If correlation adds significant processing time (more than 20-30% overhead), your rules need optimisation.

Practical limits of Wazuh correlation

Wazuh is excellent for simple stateful correlation (2-3 rules in sequence, timeframes under 300 seconds). Beyond that, its limitations become apparent:

  • Cannot correlate across more than 4-5 rules easily. Each additional if_matched_sid increases complexity and processing time. The playbook scenarios span many more events than Wazuh can practically correlate.

  • Cannot store state for hours or days. Long-term correlation (playbook 1 reconnaissance followed by playbook 3 exploitation days later) exceeds Wazuh’s memory and timeframe capabilities.

  • Cannot dynamically match field values across rules. You cannot write “if prefix in rule A equals prefix in rule B”. You need hardcoded prefixes or regex ranges.

  • Cannot correlate across arbitrary numbers of sources. Cross-source correlation works for 2-3 sources. Beyond that, rule complexity explodes.

For sophisticated correlation beyond Wazuh’s capabilities, forward alerts to Splunk, Elastic, or Sentinel and perform correlation there.

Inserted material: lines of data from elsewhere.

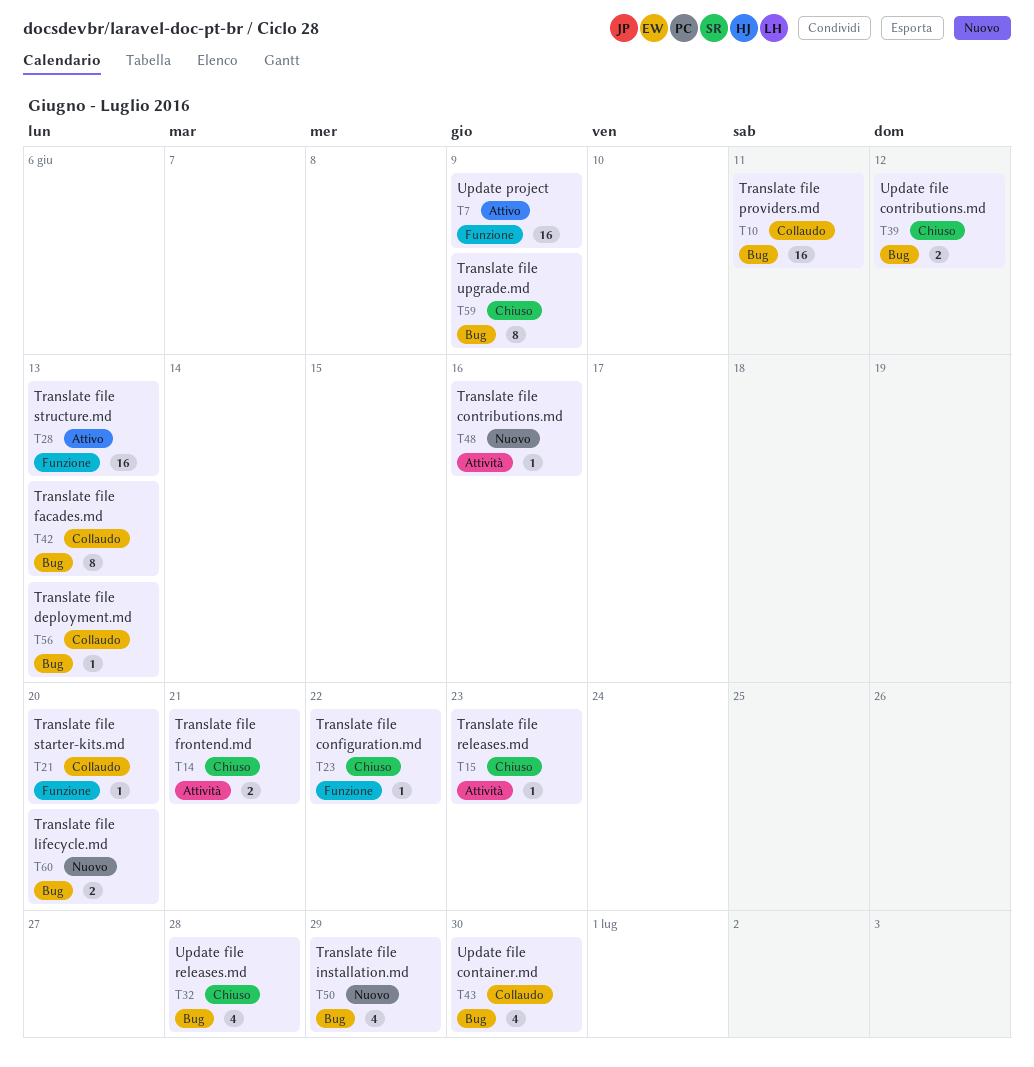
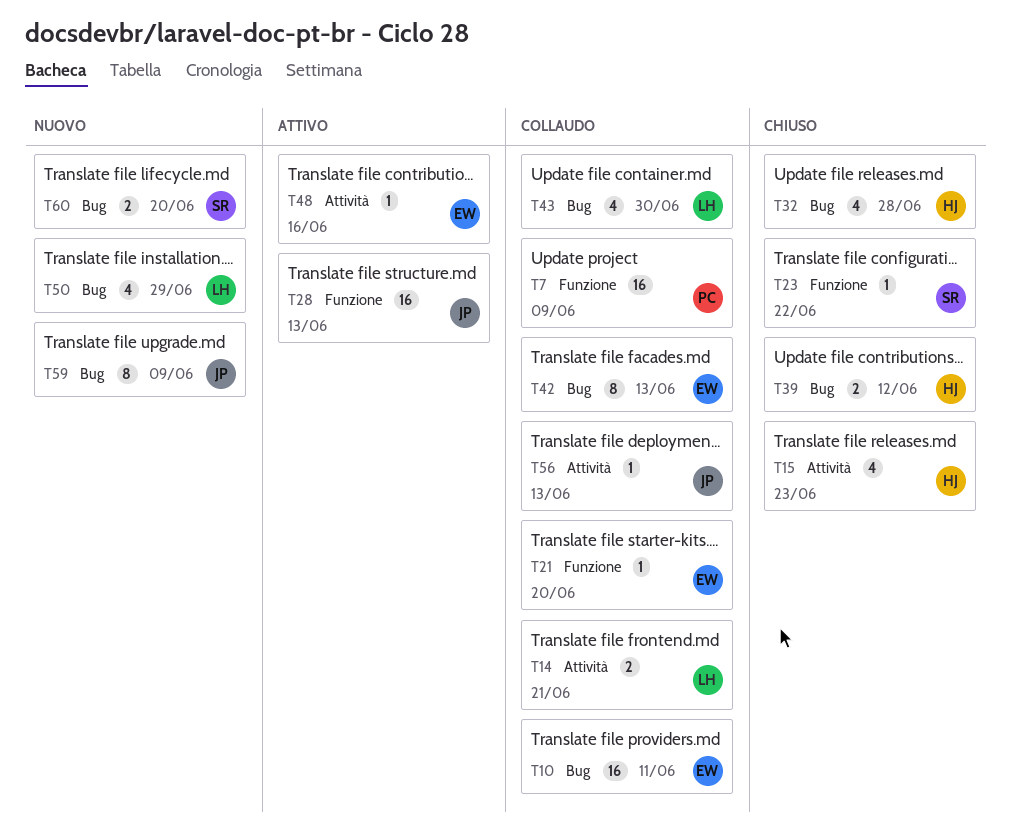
T7, status: Attivo -> Collaudo
T14, status: Chiuso -> Collaudo
T15, estimate: 1 -> 4
T48, status: Nuovo -> Attivo
T56, label: Bug -> Attività
T59, status: Chiuso -> Nuovo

Wazuh does initial detection, external platforms do complex correlation.

Next steps

You now understand time windows, stateful versus stateless correlation, and performance considerations for implementing correlation at scale. Proceed to Testing correlation logic to learn systematic validation of correlation rules using simulator scenarios.

Correlation is a tool, not a goal. Use the minimum correlation necessary to detect attacks in your threat model. Excessive correlation consumes resources without improving detection. The playbook scenarios represent sophisticated attacks requiring correlation. Simpler attacks detected by single-source rules do not justify correlation overhead. Budget reality means you cannot correlate everything. Prioritise correlation for threats that matter.